Tiara tersudut, napasnya mulai terengah. Telah lama ia tak menggunakan kalung itu, kalung yang menyimpan kekuatan dan energinya. Mungkin pria itu benar, ia memang bukan tandingannya. Tapi, tak ada pilihan lain. Ini satu-satunya cara untuk bertahan hidup dan bertemu dengan Sina kembali.
“Tuhan, izinkan aku bertemu dan meminta maaf pada Sina untuk yang terakhir kali. Tolong kuatkan aku,”
“Apa? Apa? Kamu barusan mengatakan pesan terakhir? Uh, sedihnya..”
Presdir memperkuat serangannya, menyerang Tiara dari berbagai sisi. Ia tak memberi sedikitpun gadis itu ruang, bahkan untuk bernapas sekalipun. Pria itu menggila, sangat menikmati pertarungannya dengan lawannya yang lemah.
“Sial, kenapa pria ini semakin kuat saja.. Uhuk, uhuk.”
Tiara sudah berada pada batasnya, kekuatannya sungguh tak sebanding dengan lawan yang ia hadapi. Ia hanya bisa terus menahan serangan, tak ada celah sedikitpun untuk menyerang. Kalau begini caranya, tenaga Tiara bisa habis.
Prang!
Terdengar benturan yang amat keras, sesuatu menahan serangan presdir Choi dan memberi Tiara ruang untuk mengistirahatkan tubuhnya. Benda bercahaya yang terlihat sangat indah, sebuah pedang cahaya yang legendaris. “Pedang cahaya Nirranthea?” Tiara bergumam.
“Salam hormat dariku. Namaku Panca, Ksatria Nirranthea.”
Panca mendorong pedangnya, membuat presdir Choi terjatuh.
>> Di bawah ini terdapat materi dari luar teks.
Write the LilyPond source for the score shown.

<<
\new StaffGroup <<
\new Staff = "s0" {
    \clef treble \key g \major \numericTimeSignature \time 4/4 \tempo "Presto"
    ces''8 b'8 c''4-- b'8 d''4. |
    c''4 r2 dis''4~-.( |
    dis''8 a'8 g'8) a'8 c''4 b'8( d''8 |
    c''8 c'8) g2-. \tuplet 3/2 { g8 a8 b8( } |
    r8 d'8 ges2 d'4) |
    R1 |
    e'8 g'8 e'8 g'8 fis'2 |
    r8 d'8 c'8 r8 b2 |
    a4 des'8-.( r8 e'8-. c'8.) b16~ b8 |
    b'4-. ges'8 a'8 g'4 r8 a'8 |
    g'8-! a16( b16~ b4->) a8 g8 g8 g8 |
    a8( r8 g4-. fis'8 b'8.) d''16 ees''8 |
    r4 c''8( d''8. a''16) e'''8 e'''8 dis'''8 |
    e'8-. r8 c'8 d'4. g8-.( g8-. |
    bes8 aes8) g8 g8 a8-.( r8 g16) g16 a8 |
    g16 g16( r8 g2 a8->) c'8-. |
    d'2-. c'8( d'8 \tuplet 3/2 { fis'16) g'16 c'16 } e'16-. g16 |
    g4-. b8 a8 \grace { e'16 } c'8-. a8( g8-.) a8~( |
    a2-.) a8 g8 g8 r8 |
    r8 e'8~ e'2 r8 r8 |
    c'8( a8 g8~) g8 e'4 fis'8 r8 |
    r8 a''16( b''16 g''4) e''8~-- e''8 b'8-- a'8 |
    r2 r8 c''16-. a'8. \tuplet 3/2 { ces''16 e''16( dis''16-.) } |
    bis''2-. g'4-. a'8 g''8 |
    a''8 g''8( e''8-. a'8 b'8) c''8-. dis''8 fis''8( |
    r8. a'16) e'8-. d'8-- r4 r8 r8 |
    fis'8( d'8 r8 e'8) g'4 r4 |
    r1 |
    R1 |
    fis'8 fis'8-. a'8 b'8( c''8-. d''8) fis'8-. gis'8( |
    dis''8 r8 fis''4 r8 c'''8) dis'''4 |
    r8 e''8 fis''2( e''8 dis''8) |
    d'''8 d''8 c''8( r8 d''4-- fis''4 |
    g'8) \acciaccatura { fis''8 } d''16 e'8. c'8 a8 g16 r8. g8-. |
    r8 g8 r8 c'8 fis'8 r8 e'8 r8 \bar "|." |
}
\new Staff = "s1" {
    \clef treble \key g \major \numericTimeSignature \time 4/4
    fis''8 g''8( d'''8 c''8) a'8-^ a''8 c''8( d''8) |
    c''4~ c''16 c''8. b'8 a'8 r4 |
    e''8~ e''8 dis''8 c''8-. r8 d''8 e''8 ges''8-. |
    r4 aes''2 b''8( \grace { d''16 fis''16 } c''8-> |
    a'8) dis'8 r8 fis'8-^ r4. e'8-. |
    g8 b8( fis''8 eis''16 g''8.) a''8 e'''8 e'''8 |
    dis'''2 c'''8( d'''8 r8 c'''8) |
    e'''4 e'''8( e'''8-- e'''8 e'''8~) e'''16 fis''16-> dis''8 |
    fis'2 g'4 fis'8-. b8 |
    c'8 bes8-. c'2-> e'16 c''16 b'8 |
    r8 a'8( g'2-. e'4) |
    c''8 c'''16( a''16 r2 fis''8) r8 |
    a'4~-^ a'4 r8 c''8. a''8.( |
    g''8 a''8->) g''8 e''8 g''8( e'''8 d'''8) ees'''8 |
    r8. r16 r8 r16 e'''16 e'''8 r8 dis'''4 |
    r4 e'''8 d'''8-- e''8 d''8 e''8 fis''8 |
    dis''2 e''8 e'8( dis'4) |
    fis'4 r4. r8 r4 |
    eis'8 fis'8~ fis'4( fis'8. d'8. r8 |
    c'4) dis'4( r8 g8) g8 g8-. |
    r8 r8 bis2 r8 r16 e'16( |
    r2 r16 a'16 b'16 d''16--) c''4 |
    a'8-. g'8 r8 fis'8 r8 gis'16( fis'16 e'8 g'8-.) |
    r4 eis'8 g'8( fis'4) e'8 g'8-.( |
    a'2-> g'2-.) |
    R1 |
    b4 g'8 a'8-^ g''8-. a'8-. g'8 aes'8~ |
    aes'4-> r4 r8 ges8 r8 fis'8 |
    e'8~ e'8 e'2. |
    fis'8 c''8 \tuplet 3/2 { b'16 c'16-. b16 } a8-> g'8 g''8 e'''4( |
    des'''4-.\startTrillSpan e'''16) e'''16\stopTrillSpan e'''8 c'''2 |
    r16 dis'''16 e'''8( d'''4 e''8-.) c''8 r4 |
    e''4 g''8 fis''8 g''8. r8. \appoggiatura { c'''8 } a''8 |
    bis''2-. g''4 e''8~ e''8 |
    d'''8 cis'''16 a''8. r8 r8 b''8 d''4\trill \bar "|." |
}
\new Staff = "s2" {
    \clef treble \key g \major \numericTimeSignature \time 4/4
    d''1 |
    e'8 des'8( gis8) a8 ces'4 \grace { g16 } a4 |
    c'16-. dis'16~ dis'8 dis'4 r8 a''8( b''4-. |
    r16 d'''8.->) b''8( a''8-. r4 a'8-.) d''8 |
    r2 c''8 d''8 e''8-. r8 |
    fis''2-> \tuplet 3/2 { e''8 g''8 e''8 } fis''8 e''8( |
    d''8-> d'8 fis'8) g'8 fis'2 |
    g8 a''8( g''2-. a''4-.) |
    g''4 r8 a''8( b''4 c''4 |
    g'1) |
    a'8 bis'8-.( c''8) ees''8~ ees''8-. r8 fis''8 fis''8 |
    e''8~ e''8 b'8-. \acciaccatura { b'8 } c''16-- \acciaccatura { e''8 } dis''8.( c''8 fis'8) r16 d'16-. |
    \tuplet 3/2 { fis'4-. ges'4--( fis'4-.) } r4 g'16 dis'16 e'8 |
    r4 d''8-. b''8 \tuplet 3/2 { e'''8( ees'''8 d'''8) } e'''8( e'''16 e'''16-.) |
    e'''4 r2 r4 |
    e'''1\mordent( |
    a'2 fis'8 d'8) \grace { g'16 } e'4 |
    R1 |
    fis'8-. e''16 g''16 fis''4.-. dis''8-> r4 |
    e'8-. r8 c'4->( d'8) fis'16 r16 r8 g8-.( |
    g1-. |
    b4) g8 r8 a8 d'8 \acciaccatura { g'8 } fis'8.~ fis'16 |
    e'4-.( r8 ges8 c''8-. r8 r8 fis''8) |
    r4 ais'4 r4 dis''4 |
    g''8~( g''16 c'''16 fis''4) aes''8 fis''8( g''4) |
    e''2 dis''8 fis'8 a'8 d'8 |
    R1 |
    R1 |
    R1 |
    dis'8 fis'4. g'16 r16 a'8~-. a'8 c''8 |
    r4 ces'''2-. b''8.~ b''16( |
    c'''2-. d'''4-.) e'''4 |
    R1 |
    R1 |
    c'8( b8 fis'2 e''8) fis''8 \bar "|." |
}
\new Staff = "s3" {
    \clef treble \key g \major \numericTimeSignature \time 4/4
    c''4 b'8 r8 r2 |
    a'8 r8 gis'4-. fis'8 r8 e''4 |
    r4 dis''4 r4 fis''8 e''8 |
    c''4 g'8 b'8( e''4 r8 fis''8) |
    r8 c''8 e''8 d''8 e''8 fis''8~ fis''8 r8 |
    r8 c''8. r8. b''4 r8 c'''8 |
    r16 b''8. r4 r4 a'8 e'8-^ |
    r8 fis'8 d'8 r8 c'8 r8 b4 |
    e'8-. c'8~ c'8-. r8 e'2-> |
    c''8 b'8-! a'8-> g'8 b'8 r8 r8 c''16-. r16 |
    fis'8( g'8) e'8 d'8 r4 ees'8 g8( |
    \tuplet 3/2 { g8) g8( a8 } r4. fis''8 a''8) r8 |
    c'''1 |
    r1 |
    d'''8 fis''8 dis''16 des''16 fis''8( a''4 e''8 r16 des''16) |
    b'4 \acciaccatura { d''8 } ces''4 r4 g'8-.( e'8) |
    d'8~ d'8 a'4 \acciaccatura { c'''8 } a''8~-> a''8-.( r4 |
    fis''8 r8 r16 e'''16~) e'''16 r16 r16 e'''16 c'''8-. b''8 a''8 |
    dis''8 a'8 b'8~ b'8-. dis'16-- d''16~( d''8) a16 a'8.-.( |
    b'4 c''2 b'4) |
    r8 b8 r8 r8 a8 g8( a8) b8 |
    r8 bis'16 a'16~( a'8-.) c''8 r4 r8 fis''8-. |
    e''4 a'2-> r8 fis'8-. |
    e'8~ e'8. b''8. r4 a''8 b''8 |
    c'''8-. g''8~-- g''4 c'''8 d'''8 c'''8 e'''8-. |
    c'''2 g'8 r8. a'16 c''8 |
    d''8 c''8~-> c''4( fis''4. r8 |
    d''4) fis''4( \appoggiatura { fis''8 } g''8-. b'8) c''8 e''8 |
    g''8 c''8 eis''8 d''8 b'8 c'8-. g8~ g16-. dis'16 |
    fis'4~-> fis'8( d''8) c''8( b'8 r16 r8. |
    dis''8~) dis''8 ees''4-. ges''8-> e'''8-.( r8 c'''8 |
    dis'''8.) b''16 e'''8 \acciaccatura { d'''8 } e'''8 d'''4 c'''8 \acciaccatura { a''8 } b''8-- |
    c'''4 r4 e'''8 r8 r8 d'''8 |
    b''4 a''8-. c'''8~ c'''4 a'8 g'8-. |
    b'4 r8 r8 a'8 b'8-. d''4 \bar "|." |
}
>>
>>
Sorot matanya menyiratkan kebencian, netra abunya melebar. “Sial, rupanya kau kuat juga. Dasar penghianat!”
“Cih, kau tidak pernah bercermin ya pak tua?”
“Tidak sopan!” Presdir bangkit dan kembali melancarkan serangannya, kali ini ia membiarkan Tiara yang masih memulihkan tenaganya. Ia melawan Panca, dengan semangat dan dendam yang menggebu.
“Kini kita sebanding, bukan?” Panca terus menyerang Presdir dengan kekuatan cahayanya. Bahkan terkadang, sengatan listrik muncul dari cahaya yang keluar di tubuhnya. Mereka bertarung dengan sengit. Energi gelap, melawan Cahaya yang terang.
“Mister adalah bangsa Nirranthea, Presdir Choi adalah Atlantean. Jangan-jangan Andrew..”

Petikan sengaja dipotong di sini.